=== Section Start ===
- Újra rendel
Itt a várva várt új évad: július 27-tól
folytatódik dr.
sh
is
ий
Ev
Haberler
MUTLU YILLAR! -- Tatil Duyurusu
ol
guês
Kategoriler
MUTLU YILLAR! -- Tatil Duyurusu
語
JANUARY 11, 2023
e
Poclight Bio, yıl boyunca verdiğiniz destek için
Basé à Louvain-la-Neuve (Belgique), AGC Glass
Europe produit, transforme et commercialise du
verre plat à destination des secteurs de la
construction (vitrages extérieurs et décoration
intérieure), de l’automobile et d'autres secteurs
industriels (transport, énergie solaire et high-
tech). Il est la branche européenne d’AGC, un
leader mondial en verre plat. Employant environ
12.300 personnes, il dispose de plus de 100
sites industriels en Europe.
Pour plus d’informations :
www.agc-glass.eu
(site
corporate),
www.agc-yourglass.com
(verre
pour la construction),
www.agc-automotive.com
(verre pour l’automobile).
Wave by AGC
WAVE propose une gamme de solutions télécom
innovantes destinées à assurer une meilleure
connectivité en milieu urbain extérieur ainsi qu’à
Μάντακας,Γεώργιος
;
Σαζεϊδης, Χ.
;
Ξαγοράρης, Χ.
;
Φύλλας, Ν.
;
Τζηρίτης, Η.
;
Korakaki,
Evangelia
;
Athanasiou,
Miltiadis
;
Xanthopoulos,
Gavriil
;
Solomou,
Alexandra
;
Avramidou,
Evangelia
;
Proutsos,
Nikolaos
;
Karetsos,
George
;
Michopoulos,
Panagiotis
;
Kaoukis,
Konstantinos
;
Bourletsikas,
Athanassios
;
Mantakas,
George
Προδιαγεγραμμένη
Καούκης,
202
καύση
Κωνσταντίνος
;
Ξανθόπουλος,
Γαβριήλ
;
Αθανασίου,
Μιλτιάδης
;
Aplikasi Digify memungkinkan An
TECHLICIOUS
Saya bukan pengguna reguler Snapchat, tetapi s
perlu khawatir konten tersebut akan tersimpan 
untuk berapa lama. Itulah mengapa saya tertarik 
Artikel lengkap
=== Section End ===
> Exercise brief: Print the listing from its first line through the line that contains "industriels (transport, énergie", including that line, with every line reproduced unchanged.

> Expected output:
- Újra rendel
Itt a várva várt új évad: július 27-tól
folytatódik dr.
sh
is
ий
Ev
Haberler
MUTLU YILLAR! -- Tatil Duyurusu
ol
guês
Kategoriler
MUTLU YILLAR! -- Tatil Duyurusu
語
JANUARY 11, 2023
e
Poclight Bio, yıl boyunca verdiğiniz destek için
Basé à Louvain-la-Neuve (Belgique), AGC Glass
Europe produit, transforme et commercialise du
verre plat à destination des secteurs de la
construction (vitrages extérieurs et décoration
intérieure), de l’automobile et d'autres secteurs
industriels (transport, énergie solaire et high-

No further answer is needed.